A minha escrita, a minha fotografia, o meu mundo

MACHADO, JA

A minha escrita, a minha fotografia, o meu mundo

Escala em Monte Abraão

João-Afonso Machado, 05.11.19

COSTA FAVOLOSA.JPG

Já nas vascas da sobrevivência, em derradeiro alento, despedi-me de todos - à francesa - e rumei o sul ignoto. No saquitel, muito pouco, como será de calcular a quem vive dos escritos. Apenas o bastante para assegurar o meu tugúrio no oceano de gente e betão que cerca a Capital.

No espírito, um vácuo absoluto. Deambulei, deambulei, perdi-me, três dias sem mudar de roupa, e assim fui parar a Monte Abraão.
※
Problema breve A
No texto sobre a escala em Monte Abraão, durante quantos dias se andou sem mudar de roupa?
Problema breve B
Prossiga o texto sobre a escala em Monte Abraão a partir do ponto em que termina.

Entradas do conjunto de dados
※
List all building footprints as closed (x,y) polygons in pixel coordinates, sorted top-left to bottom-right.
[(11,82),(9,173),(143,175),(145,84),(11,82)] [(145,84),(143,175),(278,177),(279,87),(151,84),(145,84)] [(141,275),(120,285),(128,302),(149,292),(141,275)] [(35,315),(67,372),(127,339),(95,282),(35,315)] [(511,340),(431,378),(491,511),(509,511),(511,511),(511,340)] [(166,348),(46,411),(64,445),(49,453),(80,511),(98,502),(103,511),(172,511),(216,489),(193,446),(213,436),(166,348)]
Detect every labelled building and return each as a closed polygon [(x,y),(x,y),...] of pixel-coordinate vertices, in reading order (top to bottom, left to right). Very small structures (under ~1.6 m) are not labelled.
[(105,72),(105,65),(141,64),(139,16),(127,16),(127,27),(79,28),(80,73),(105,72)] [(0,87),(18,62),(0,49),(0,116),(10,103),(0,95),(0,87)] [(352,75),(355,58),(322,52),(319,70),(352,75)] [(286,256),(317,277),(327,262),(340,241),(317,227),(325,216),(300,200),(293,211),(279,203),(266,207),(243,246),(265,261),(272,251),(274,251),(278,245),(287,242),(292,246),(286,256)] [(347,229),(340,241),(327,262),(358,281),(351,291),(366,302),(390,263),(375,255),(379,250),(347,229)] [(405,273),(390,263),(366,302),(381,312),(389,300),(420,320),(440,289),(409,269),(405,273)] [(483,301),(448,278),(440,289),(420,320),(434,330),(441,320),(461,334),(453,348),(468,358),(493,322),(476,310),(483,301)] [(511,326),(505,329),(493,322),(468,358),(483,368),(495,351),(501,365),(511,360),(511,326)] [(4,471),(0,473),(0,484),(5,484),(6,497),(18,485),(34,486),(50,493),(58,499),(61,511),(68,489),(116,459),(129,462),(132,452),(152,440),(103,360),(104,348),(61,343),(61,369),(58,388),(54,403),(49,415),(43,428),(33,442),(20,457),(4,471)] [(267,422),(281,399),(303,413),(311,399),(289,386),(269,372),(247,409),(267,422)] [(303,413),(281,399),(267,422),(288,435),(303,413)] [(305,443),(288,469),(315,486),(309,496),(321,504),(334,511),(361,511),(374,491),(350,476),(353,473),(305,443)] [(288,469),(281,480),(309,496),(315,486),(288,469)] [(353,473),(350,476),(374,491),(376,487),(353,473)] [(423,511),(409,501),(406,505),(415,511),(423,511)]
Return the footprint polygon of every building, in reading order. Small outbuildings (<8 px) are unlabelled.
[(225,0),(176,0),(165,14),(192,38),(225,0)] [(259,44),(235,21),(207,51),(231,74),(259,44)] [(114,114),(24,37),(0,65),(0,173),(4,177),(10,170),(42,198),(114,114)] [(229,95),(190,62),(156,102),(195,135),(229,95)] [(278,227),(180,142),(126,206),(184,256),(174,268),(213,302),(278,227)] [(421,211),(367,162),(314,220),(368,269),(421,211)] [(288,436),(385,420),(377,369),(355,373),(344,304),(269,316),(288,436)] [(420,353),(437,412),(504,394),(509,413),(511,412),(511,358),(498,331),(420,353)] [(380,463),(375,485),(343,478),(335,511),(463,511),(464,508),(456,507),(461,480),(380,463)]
※
Resposta escrita A
Três dias.

Resposta escrita B
Isso me garantiram os locais - Monte Abraão, onde arriara a mochila. Semelhava uma embarção, ideia tola, íamos todos num cruzeiro. Depois da via férrea e de uns barracões, de alguns carros sob suspeita de roubo ou abandono. A construção - assustando de tão alta e afogada de janelinhas, chaminés e milhares de pombos.

- Vamos a isto - disse cá comigo, eu um palaciano de toda a vida, enfrentando com indolência aquele desconforto que se adivinhava.

Instalei-me, essa noite negra, pejada de discussões ecoantes. Dormi mal, havia cheiros de origens desconhecidas. Lembrei histórias antigas do Ultramar. Por fim, manhã cedo, fui à janela: uma dama, enroscado o cabelo em pano amarelo, queimada do sol, vagamente cabo-verdiana, cumprimentou da janela ao lado - Olá, vizinho!  - Como está, minha senhora? - ao que ela foi respondeu - Assim-assim; eu sou a D. Porfíria - com duas molas de roupa entre os dentes.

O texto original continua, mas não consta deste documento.